Irish Travellers

La dernière création de Bartabas emporte vers la terre irlandaise au son de ballades ancestrales

Dans ce deuxième volet du Cabaret de l’exil, après celui consacré à la culture yiddish, Bartabas découvre l’univers des Irish travellers, nomades d’origine irlandaise « exilés dans leur propre pays ». Un peuple voyageur aux origines anciennes, à l’identité fondée sur l’amour du cheval et une culture musicale de tradition orale. Une communauté méconnue, aujourd’hui sédentarisée, mais marginalisée, discriminée, à laquelle le maitre des lieux rend hommage. Arriver au Théâtre Zingaro, c’est toujours entrer dans un univers hors du temps, accueillant, pénétrer dans une terre d’aventures : bar chaleureux, guirlandes multicolores, passage au-dessus des boxes des chevaux, salle en bois éclairée de lumignons… La piste est occupée par des dindons et un maréchal-ferrant activant son soufflet de forge. Ils vont bientôt laisser la place à un défilé d’images comme on feuilletterait un album de photos de famille pour dire l’identité d’un peuple. Une petite fille donne une première clé : « Quand ma mère est morte, ils ont brûlé la roulotte… » Des roulottes, des carrioles, il y en aura tout au long, tirées par des chevaux bien sûr. Car entre l’homme et le cheval, l’entente est vitale chez les Irish travellers. Les mots sont rares, l’oralité passe par la musique, la chanson. Le chanteur et conteur Thomas McCarthy, mémoire vivante de cette communauté, a collecté auprès de sa mère plus de 1 200 chansons afin qu’elles ne tombent pas dans l’oubli. Assis sur une chaise, sur une petite scène, il chante a cappella, assure la transmission. L’émotion est là, traverse le temps.

Un poète d’images

La mise en scène de Bartabas redonne à la tribu nomade des couleurs d’images d’Epinal, animées, tristes ou gaies. Tout au long de ce spectacle à l’ambiance secrète, à la tonalité joyeuse et mélancolique, que de beautés captées, de moments de vie entrevus dans ces tableaux, entre courses vives, sauts et voltiges.

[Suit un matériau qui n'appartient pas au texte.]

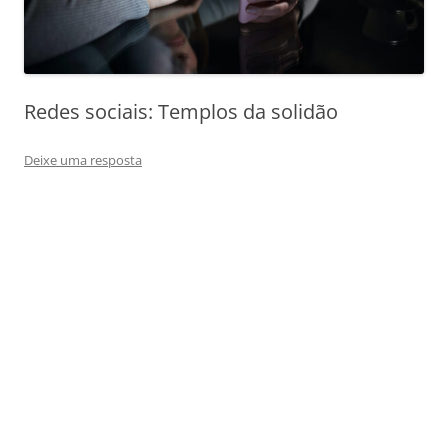
Redes sociais: Templos da solidão
Deixe uma resposta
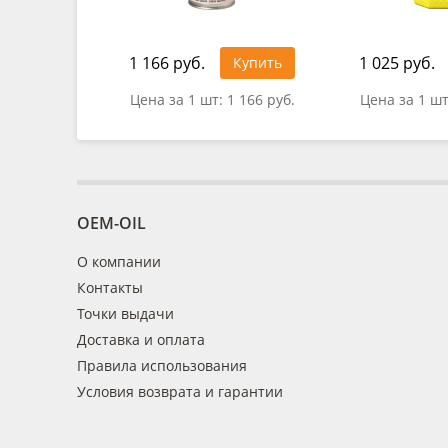
1 166 руб.
1 025 руб.
Купить
Цена за 1 шт:
1 166 руб.
Цена за 1 ш
OEM-OIL
О компании
Контакты
Точки выдачи
Доставка и оплата
Правила использования
Условия возврата и гарантии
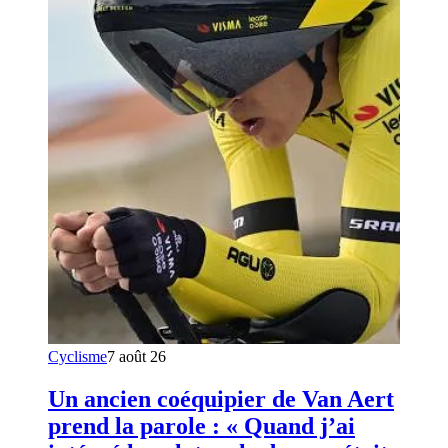
Cyclisme
7 août 26
Un ancien coéquipier de Van Aert
prend la parole : « Quand j’ai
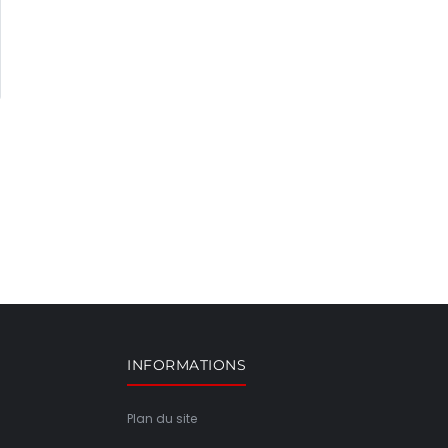
INFORMATIONS
Plan du site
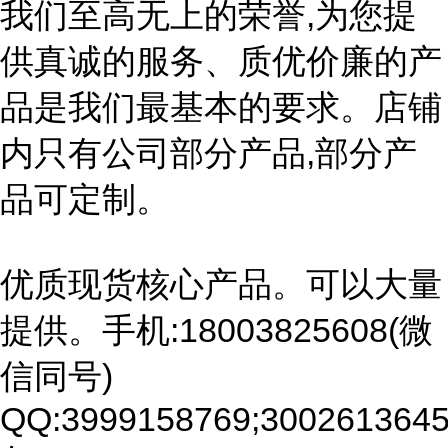
我们至高无上的荣誉,为您提
供真诚的服务、质优价廉的产
品是我们最基本的要求。店铺
内只有公司部分产品,部分产
品可定制。
优质现货核心产品。可以大量
提供。手机:18003825608(微
信同号)
QQ:3999158769;3002613645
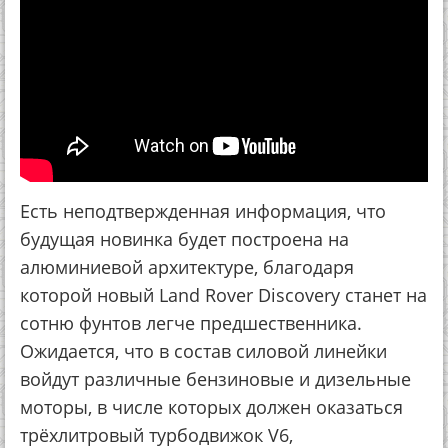
Есть неподтвержденная информация, что
будущая новинка будет построена на
алюминиевой архитектуре, благодаря
которой новый Land Rover Discovery станет на
сотню фунтов легче предшественника.
Ожидается, что в состав силовой линейки
войдут различные бензиновые и дизельные
моторы, в числе которых должен оказаться
трёхлитровый турбодвижок V6,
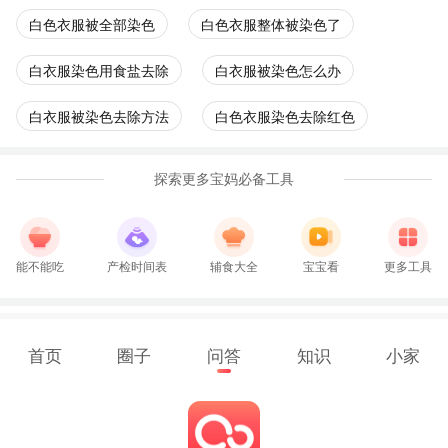
白色衣服被全部染色
白色衣服整体被染色了
白衣服染色用食盐去除
白衣服被染色怎么办
白衣服被染色去除方法
白色衣服染色去除红色
探索更多宝妈必备工具
能不能吃
产检时间表
辅食大全
宝宝看
更多工具
首页
圈子
问答
知识
小家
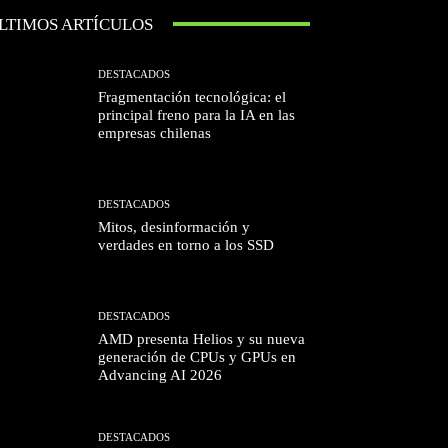
LTIMOS ARTÍCULOS
DESTACADOS
Fragmentación tecnológica: el
principal freno para la IA en las
empresas chilenas
DESTACADOS
Mitos, desinformación y
verdades en torno a los SSD
DESTACADOS
AMD presenta Helios y su nueva
generación de CPUs y GPUs en
Advancing AI 2026
DESTACADOS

Instants drôles, graves, poétiques, la vie passe au travers de scènes soigneusement composées : corbillard garni de chandelles, jeune mariée naine sur son petit cheval au côté de son futur époux (âgé, selon la coutume) posté sur un âne, cavalier à tête de bouc, rassemblement d’un troupeau de moutons au son d’une clochette, danseur sur son tonneau ou douche ambulante,… les images se succèdent. Et encore cette procession de roulottes miniatures, ce cheval blanc se roulant dans une épaisse couche de brouillard tandis que des échassiers apparaissent, jusqu’à ce surprenant défilé de voitures à cheval, la beauté et l’esprit occupent la piste sans répit. Beauté des chevaux (une vingtaine) aux robes soyeuses (Conquête, Tsar, Zurbaran, Oberon,…), des costumes des écuyères et des cavaliers, des masques (par Cécile Kretschmar), des entrées et sorties, dans un lieu habité par l’esprit. Artistes, cavaliers, danseur, voltigeur, musiciens (violon, accordéon, piano, cornemuse, bodhran), chevaux, plus la mule et l’âne, tous sans exception sont assemblés au service d’un imaginaire intime et puissant, d’une aventure à la beauté prenante, sous le regard de Bartabas, véritable poète des images.

Irish Travellers * * * *

Théâtre équestre Zingaro, 176 avenue Jean Jaurès, 93 300 Aubervilliers, tél. 01 48 39 54 17. www.zingaro.fr Jusqu’au 31 décembre.